Aunque estas mujeres encontraron potentes aliados como Marcel Duchamp. «Creó su propio alter ego femenino con el personaje Rrose Sélavy, homofonía que en francés significa algo así como “Eros es la vida”, y con la que venía a reivindicar la aceptación de la androginia como configuración simbólica de la identidad».
Las condiciones en las que estas mujeres tuvieron que desenvolverse fueron, en muchos casos, devastadoras. Ocurrió con Urica Zürn, compañera durante años de Hans Bellmer, que tras varios años en diversas clínicas psiquiátricas acabó con su vida lanzándose al vacío desde la ventana de su casa en París. O de Leonora Carrignton, cuya salud mental también la mantuvo hospitalizadas durante largos periodos de tiempo.
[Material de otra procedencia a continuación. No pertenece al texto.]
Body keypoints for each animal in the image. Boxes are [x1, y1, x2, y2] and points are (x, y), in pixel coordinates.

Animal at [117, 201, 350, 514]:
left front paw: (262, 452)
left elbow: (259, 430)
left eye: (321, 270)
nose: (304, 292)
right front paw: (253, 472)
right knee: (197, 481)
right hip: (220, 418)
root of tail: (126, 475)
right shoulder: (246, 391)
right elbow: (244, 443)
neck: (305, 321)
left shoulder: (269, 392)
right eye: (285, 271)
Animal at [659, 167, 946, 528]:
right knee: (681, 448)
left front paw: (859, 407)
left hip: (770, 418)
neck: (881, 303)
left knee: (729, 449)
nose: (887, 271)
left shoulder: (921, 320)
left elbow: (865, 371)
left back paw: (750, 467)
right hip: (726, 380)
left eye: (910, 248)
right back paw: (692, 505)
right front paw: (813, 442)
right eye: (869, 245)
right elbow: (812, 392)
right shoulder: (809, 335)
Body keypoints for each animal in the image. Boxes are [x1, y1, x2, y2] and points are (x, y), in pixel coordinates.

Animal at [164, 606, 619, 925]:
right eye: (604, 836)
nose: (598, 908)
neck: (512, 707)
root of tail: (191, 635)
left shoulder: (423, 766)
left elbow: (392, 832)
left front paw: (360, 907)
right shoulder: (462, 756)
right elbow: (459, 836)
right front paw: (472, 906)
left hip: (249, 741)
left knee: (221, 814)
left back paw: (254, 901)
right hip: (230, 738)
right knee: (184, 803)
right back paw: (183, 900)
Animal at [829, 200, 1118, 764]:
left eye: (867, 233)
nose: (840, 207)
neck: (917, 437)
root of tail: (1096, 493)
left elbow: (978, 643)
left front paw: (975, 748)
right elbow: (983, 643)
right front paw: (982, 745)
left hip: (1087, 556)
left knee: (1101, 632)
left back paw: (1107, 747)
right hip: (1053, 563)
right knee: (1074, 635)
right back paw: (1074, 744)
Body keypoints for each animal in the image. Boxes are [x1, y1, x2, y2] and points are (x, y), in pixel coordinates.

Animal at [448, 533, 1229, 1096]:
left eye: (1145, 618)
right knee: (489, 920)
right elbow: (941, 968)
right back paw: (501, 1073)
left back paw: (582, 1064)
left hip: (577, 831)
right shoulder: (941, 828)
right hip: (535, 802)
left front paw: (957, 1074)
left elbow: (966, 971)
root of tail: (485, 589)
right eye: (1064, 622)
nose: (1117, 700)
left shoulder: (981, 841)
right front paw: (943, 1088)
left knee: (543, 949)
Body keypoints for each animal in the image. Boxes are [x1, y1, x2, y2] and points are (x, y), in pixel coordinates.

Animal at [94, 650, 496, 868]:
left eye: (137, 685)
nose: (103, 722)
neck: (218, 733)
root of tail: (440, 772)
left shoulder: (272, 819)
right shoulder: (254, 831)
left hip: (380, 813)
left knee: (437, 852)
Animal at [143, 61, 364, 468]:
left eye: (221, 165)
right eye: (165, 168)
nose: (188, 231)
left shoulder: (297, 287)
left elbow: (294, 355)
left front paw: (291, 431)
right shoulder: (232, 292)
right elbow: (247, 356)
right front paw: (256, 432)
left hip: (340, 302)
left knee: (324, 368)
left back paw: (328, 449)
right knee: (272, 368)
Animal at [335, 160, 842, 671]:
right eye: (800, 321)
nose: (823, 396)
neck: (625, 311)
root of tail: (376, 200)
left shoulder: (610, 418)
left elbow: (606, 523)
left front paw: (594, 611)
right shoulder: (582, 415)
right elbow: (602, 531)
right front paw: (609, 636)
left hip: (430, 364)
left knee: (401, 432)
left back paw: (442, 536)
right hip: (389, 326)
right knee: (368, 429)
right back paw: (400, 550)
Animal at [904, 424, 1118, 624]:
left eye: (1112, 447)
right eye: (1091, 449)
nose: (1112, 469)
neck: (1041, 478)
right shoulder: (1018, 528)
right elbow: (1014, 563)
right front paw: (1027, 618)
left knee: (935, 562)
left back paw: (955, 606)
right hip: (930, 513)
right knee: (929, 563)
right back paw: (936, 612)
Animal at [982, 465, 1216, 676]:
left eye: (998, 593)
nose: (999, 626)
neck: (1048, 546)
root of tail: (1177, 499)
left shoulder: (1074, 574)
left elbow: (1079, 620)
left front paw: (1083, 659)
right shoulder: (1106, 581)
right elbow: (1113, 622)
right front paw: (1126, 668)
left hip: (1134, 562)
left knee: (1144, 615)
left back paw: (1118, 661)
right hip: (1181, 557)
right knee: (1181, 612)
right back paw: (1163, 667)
Ejemplos cuasi paradigmáticos de aquellas mujeres y que el propio Breton reflejó en Najda, un texto autobiográfico en el que relata la relación con una mujer de la que se enamora de inmediato. «La protagonista estaba bastante perturbada. Después de incitarla para que se iniciase en el mundo del arte, Breton la abandona sumiéndola en una profunda crisis mental que nunca pudo superar». Para Jiménez, todos estos casos no son más que la muestra de que «la mayoría de ellas tuvieron que desarrollar una fuerza interior descomunal para poder hacer frente a las vicisitudes personales y coyunturales.
Desde la prehistoria nos vienen silenciando; ellos, siempre ellos protagonistas.